Akhir-akhir ini, formula adaptasi novel laris menjadi sebuah film seakan merupakan "garansi" akan laris pula film tersebut. Hal ini bahkan tidak hanya dianut di Indonesia, tetapi justru dimulai lebih dahulu di Hollywood-Amerika Serikat sebagai kiblat perfilman dunia. Hal ini karena novel laris sudah pasti punya pangsa pasar jelas. Saat difilmkan diharapkan sebagian besar pembacanya 'penasaran' dan menonton. Sementara pangsa pasar lain justru adalah penikmat film yang tentu senang menyaksikan film bermutu.
Film Bulan Terbelah di Langit Amerika (selanjutnya disingkat film BTdLA) ini jelas menyasar pasar tersebut. Namun, ada pangsa pasar tambahan yang dituju: kelas menengah Islam terutama di perkotaan. Menurut sahabat saya Yuswohady dalam bukunya Marketing to Middle Class Moslem (Jakarta: Gramedia Pustaka Utama, 2014) konsumen muslim Indonesia terbagi secara kualitatif menjadi empat sebagaimana tabel berikut:
[caption caption="4 Kelas Konsumen Muslim (Grafis: yuswohady.com)"]
Ini juga sejalan dengan penelitian Dr. Ade Armando bersama Saiful Mujani Research Consulting yang dipresentasikannya beberapa waktu lalu. Penelitian kuantitatif dengan responden mahasiswa di tiga kampus ternama di ibukota menunjukkan betapa selektifnya mereka saat akan menonton film. 10 besar judul film beberapa tahun terakhir didominasi film-film berkualitas, bukan film yang mengumbar seksualitas.
Nah, di segmen inilah film BTdLA bermain. Tidak tanggung-tanggung, ada film Tausiyah Cinta dan Harim di Tanah Haram yang head-to-head dengannya, walau keduanya tayang lebih awal. Karena film BTdLA ini memang menyasar pasar penonton serupa. Ada pun film Indonesia lain di masa edar sama, bisa dibilang tidak serupa genre-nya. Pilihan ini menurut Yoen K., sengaja diambil. Karena untuk film semacam, cuma ada dua pilihan. Diluncurkan di sekitar bulan Ramadhan dimana akan ada banyak pesaing -meskipun juga potensi pasarnya besar- atau di bulan selain itu. Maxima Pictures memilih yang kedua.

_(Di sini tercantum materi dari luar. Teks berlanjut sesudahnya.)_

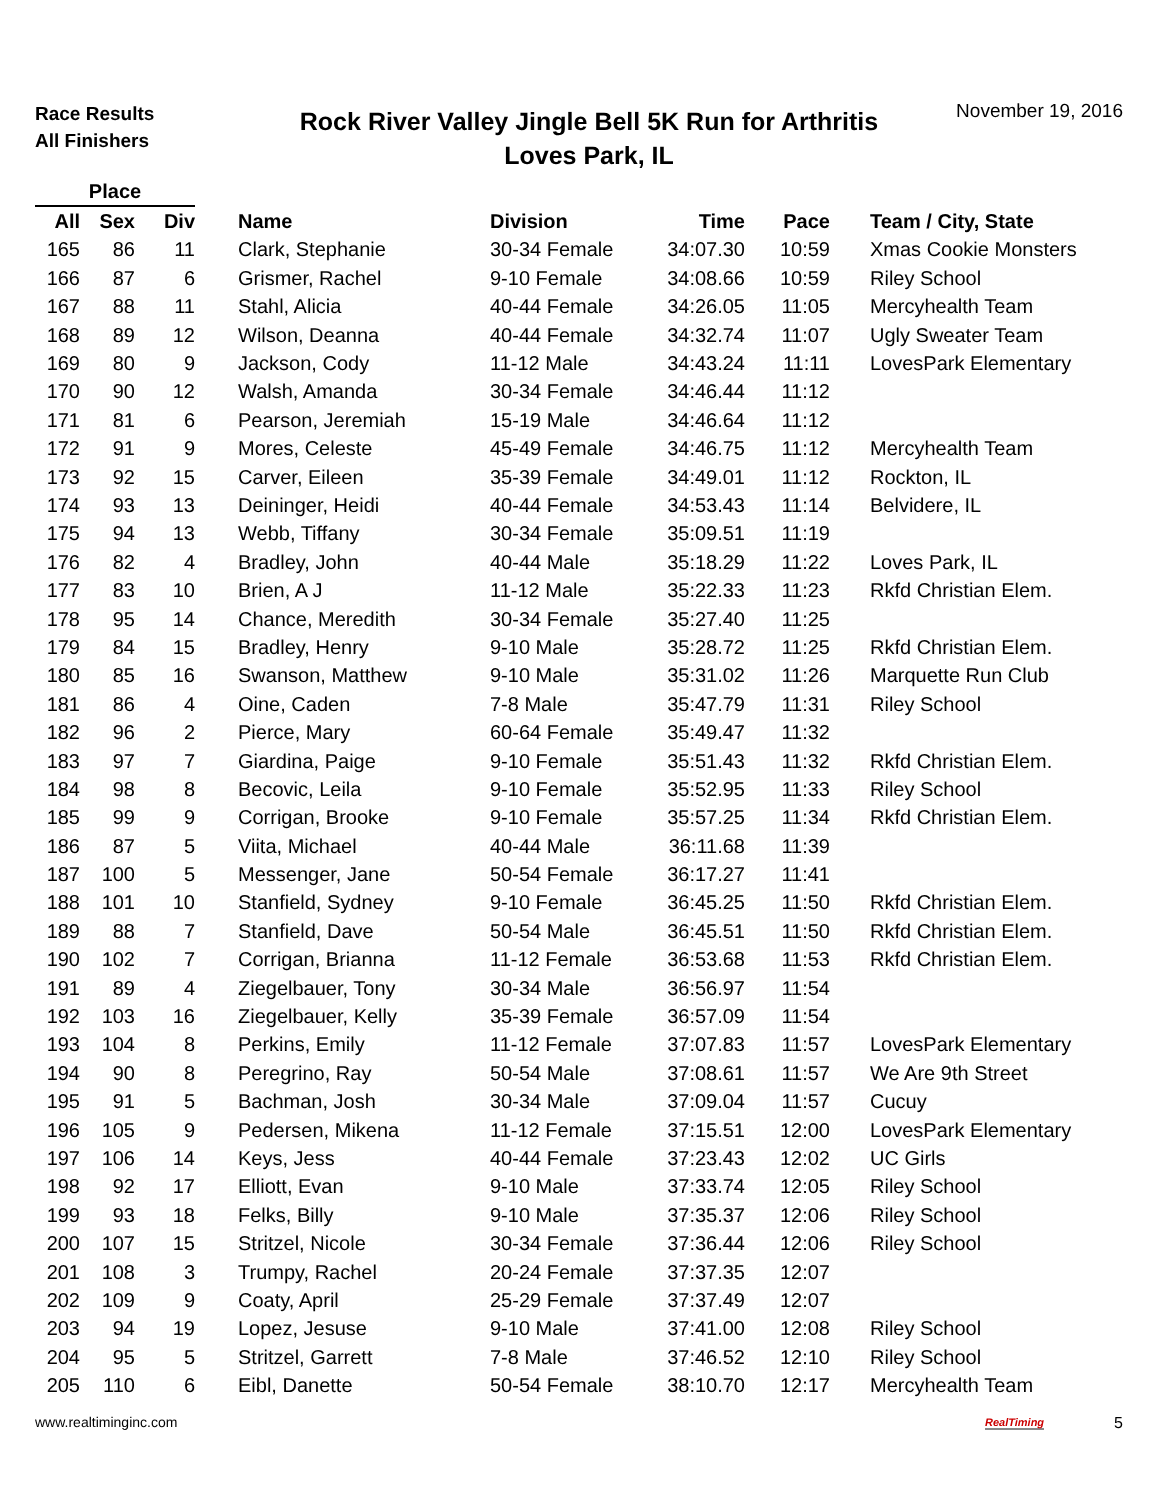Race Results
All Finishers
Rock River Valley Jingle Bell 5K Run for Arthritis
Loves Park, IL
November 19, 2016
| Place | | | | | | | | | |
| --- | --- | --- | --- | --- | --- | --- | --- | --- | --- |
| All | Sex | Div | | Name | Division | Time | Pace | | Team / City, State |
| 165 | 86 | 11 | | Clark, Stephanie | 30-34 Female | 34:07.30 | 10:59 | | Xmas Cookie Monsters |
| 166 | 87 | 6 | | Grismer, Rachel | 9-10 Female | 34:08.66 | 10:59 | | Riley School |
| 167 | 88 | 11 | | Stahl, Alicia | 40-44 Female | 34:26.05 | 11:05 | | Mercyhealth Team |
| 168 | 89 | 12 | | Wilson, Deanna | 40-44 Female | 34:32.74 | 11:07 | | Ugly Sweater Team |
| 169 | 80 | 9 | | Jackson, Cody | 11-12 Male | 34:43.24 | 11:11 | | LovesPark Elementary |
| 170 | 90 | 12 | | Walsh, Amanda | 30-34 Female | 34:46.44 | 11:12 | | |
| 171 | 81 | 6 | | Pearson, Jeremiah | 15-19 Male | 34:46.64 | 11:12 | | |
| 172 | 91 | 9 | | Mores, Celeste | 45-49 Female | 34:46.75 | 11:12 | | Mercyhealth Team |
| 173 | 92 | 15 | | Carver, Eileen | 35-39 Female | 34:49.01 | 11:12 | | Rockton, IL |
| 174 | 93 | 13 | | Deininger, Heidi | 40-44 Female | 34:53.43 | 11:14 | | Belvidere, IL |
| 175 | 94 | 13 | | Webb, Tiffany | 30-34 Female | 35:09.51 | 11:19 | | |
| 176 | 82 | 4 | | Bradley, John | 40-44 Male | 35:18.29 | 11:22 | | Loves Park, IL |
| 177 | 83 | 10 | | Brien, A J | 11-12 Male | 35:22.33 | 11:23 | | Rkfd Christian Elem. |
| 178 | 95 | 14 | | Chance, Meredith | 30-34 Female | 35:27.40 | 11:25 | | |
| 179 | 84 | 15 | | Bradley, Henry | 9-10 Male | 35:28.72 | 11:25 | | Rkfd Christian Elem. |
| 180 | 85 | 16 | | Swanson, Matthew | 9-10 Male | 35:31.02 | 11:26 | | Marquette Run Club |
| 181 | 86 | 4 | | Oine, Caden | 7-8 Male | 35:47.79 | 11:31 | | Riley School |
| 182 | 96 | 2 | | Pierce, Mary | 60-64 Female | 35:49.47 | 11:32 | | |
| 183 | 97 | 7 | | Giardina, Paige | 9-10 Female | 35:51.43 | 11:32 | | Rkfd Christian Elem. |
| 184 | 98 | 8 | | Becovic, Leila | 9-10 Female | 35:52.95 | 11:33 | | Riley School |
| 185 | 99 | 9 | | Corrigan, Brooke | 9-10 Female | 35:57.25 | 11:34 | | Rkfd Christian Elem. |
| 186 | 87 | 5 | | Viita, Michael | 40-44 Male | 36:11.68 | 11:39 | | |
| 187 | 100 | 5 | | Messenger, Jane | 50-54 Female | 36:17.27 | 11:41 | | |
| 188 | 101 | 10 | | Stanfield, Sydney | 9-10 Female | 36:45.25 | 11:50 | | Rkfd Christian Elem. |
| 189 | 88 | 7 | | Stanfield, Dave | 50-54 Male | 36:45.51 | 11:50 | | Rkfd Christian Elem. |
| 190 | 102 | 7 | | Corrigan, Brianna | 11-12 Female | 36:53.68 | 11:53 | | Rkfd Christian Elem. |
| 191 | 89 | 4 | | Ziegelbauer, Tony | 30-34 Male | 36:56.97 | 11:54 | | |
| 192 | 103 | 16 | | Ziegelbauer, Kelly | 35-39 Female | 36:57.09 | 11:54 | | |
| 193 | 104 | 8 | | Perkins, Emily | 11-12 Female | 37:07.83 | 11:57 | | LovesPark Elementary |
| 194 | 90 | 8 | | Peregrino, Ray | 50-54 Male | 37:08.61 | 11:57 | | We Are 9th Street |
| 195 | 91 | 5 | | Bachman, Josh | 30-34 Male | 37:09.04 | 11:57 | | Cucuy |
| 196 | 105 | 9 | | Pedersen, Mikena | 11-12 Female | 37:15.51 | 12:00 | | LovesPark Elementary |
| 197 | 106 | 14 | | Keys, Jess | 40-44 Female | 37:23.43 | 12:02 | | UC Girls |
| 198 | 92 | 17 | | Elliott, Evan | 9-10 Male | 37:33.74 | 12:05 | | Riley School |
| 199 | 93 | 18 | | Felks, Billy | 9-10 Male | 37:35.37 | 12:06 | | Riley School |
| 200 | 107 | 15 | | Stritzel, Nicole | 30-34 Female | 37:36.44 | 12:06 | | Riley School |
| 201 | 108 | 3 | | Trumpy, Rachel | 20-24 Female | 37:37.35 | 12:07 | | |
| 202 | 109 | 9 | | Coaty, April | 25-29 Female | 37:37.49 | 12:07 | | |
| 203 | 94 | 19 | | Lopez, Jesuse | 9-10 Male | 37:41.00 | 12:08 | | Riley School |
| 204 | 95 | 5 | | Stritzel, Garrett | 7-8 Male | 37:46.52 | 12:10 | | Riley School |
| 205 | 110 | 6 | | Eibl, Danette | 50-54 Female | 38:10.70 | 12:17 | | Mercyhealth Team |
www.realtiminginc.com RealTiming 5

Saya berkesempatan mendengarkan penjelasan dari executive producer Maxima Pictures Yoen K. yang juga membawa serta aktris utamanya yaitu Acha Septriasa saat diadakan sesi Ngopi (Ngobrol Pesona Indonesia) pada hari Kamis (3/12) lalu di Gedung Sarinah, Jakarta Pusat. Penyelenggaranya adalah KOPI (Koalisi Online Pesona Indonesia) yang digagas oleh Ir. Fachrul Muchsen selaku pimpinan Kabarindo.com.
[caption caption="Yoen K. & Acha di acara Ngopi (Foto: Bhayu MH)"]
Yoen K. mengatakan Maxima sebenarnya baru terjun di genre film religi bernuansa Islami sejak pembuatan film 99 Cahaya di Langit Eropa yang diluncurkan pada 2013. Sebelumnya, mereka sempat membuat berbagai jenis film termasuk horror erotis. Tetapi justru film yang mendapatkan respon bagus dari pasar penonton adalah film berkualitas. Salah satunya adalah film pertamanya yaitu Cinta Pertama (2006) yang disutradarai oleh Nayato Fio Nuala. Film ini menurut Yoen masih menghasilkan pemasukan hingga kini dengan pemutaran ulang di stasiun televisi. Maka, Maxima Pictures pun berketetapan untuk membuat kembali film yang bermutu, bukan sekedar mengejar jumlah penonton. Setelah berdiskusi internal, diputuskan untuk mengangkat film dari buku laris.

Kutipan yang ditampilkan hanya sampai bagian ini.